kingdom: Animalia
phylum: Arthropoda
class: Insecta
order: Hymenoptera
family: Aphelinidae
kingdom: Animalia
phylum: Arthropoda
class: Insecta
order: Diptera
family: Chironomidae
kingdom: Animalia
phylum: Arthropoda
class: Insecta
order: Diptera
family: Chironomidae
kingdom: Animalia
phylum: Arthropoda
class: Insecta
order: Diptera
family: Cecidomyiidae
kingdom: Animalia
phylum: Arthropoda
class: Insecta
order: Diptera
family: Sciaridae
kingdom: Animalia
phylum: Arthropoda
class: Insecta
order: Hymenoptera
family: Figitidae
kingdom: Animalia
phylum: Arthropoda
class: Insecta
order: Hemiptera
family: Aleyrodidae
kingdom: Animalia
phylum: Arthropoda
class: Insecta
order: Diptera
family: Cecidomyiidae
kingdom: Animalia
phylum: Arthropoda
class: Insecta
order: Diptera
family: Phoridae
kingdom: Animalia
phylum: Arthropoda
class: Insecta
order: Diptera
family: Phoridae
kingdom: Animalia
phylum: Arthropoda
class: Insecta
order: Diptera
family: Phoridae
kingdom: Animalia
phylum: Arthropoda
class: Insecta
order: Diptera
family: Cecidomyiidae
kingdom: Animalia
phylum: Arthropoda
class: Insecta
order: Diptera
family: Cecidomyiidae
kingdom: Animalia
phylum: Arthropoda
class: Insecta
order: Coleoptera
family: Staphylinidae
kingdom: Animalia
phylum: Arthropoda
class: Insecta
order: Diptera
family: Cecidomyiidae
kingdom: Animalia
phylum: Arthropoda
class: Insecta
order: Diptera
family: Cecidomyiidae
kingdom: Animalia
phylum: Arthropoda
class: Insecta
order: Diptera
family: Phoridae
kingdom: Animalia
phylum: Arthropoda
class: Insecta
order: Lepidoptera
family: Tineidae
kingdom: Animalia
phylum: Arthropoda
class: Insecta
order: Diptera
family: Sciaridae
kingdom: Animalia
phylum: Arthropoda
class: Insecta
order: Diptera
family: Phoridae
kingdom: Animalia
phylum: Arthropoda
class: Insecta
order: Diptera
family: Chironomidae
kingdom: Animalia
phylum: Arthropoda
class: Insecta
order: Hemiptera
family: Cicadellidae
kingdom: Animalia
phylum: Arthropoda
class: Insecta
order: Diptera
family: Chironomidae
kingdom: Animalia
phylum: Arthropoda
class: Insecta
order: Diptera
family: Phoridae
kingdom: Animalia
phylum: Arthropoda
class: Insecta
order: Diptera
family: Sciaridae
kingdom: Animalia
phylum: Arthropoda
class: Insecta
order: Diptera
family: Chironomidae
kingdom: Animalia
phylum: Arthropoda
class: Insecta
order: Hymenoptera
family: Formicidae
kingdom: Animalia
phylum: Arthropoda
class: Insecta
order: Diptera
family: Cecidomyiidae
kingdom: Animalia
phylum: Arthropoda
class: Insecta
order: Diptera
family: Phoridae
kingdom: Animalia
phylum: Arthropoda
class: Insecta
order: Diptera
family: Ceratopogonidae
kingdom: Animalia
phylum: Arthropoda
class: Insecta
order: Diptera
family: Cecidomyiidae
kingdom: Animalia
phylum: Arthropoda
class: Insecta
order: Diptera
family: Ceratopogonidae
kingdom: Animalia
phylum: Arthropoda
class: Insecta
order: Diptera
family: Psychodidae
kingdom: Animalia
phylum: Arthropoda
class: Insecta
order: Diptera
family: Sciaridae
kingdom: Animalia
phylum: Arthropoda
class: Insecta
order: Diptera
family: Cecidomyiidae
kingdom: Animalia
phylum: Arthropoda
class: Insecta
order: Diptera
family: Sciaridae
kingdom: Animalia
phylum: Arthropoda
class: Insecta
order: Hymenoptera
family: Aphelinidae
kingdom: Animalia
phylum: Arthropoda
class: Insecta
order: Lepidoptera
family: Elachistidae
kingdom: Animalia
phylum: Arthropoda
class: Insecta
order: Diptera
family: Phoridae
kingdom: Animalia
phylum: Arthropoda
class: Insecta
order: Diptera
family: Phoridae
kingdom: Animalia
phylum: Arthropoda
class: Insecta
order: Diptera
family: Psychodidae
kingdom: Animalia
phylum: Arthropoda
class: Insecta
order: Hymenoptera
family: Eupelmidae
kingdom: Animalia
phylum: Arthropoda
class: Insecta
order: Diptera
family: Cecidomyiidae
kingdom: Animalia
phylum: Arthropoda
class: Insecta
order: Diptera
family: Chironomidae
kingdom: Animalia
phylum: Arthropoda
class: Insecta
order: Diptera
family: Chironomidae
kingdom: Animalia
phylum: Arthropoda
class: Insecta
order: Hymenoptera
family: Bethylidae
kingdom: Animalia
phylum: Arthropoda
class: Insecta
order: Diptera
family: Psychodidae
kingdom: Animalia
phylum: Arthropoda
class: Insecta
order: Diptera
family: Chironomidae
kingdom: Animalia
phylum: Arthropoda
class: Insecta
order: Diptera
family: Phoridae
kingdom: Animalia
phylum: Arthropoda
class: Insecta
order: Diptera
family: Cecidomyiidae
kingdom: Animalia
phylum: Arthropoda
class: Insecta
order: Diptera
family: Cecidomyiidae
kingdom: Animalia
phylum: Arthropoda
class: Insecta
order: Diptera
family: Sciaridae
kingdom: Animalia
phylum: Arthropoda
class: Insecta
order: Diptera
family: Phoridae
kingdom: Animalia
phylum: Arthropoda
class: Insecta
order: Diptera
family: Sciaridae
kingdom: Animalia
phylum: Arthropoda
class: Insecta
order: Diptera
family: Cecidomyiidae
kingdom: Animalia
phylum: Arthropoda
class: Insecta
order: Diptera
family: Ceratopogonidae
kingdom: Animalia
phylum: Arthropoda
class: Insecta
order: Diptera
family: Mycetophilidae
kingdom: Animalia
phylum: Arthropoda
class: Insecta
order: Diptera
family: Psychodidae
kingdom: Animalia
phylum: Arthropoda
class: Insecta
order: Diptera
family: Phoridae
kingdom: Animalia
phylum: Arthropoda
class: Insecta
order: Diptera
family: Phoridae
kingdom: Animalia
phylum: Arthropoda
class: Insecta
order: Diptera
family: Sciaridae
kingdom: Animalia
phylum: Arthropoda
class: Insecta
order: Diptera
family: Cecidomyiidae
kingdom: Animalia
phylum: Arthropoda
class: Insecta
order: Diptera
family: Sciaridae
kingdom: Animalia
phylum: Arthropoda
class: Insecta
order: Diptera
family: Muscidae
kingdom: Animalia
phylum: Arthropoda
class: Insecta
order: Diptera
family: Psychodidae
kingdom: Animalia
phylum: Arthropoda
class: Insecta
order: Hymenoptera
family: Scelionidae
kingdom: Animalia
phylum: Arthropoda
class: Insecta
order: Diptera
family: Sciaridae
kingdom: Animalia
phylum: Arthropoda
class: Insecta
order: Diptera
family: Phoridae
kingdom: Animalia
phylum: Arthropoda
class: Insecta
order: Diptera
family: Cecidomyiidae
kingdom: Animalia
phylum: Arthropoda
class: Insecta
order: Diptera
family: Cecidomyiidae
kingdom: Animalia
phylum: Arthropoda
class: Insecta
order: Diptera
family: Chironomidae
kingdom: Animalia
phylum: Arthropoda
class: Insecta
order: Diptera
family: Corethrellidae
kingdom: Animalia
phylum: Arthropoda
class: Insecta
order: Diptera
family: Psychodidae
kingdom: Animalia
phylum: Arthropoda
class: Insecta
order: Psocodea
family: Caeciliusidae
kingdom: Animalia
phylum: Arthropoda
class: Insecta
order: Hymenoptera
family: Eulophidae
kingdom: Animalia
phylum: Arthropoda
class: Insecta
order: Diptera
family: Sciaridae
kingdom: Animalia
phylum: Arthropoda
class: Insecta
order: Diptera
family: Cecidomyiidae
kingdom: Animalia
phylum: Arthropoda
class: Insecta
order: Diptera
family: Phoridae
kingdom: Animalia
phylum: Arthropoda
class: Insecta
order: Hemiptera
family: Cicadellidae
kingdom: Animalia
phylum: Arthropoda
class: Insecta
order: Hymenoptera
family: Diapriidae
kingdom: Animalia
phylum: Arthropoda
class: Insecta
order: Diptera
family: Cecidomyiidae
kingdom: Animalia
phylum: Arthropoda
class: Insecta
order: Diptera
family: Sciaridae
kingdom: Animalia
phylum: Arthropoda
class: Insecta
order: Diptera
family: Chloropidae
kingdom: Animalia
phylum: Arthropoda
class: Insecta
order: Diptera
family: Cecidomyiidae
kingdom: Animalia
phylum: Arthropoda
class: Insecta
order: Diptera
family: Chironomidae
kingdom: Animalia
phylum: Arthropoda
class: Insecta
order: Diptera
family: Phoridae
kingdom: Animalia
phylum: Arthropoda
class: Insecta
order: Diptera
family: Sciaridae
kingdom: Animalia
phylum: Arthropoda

**WHAT THE EXERCISE ASKS**
Update the lines from the one containing "family: Chloropidae" through the end of the records, changing every "phylum" to "division" and leaving all else unchanged.

**RESULT**
family: Chloropidae
kingdom: Animalia
division: Arthropoda
class: Insecta
order: Diptera
family: Cecidomyiidae
kingdom: Animalia
division: Arthropoda
class: Insecta
order: Diptera
family: Chironomidae
kingdom: Animalia
division: Arthropoda
class: Insecta
order: Diptera
family: Phoridae
kingdom: Animalia
division: Arthropoda
class: Insecta
order: Diptera
family: Sciaridae
kingdom: Animalia
division: Arthropoda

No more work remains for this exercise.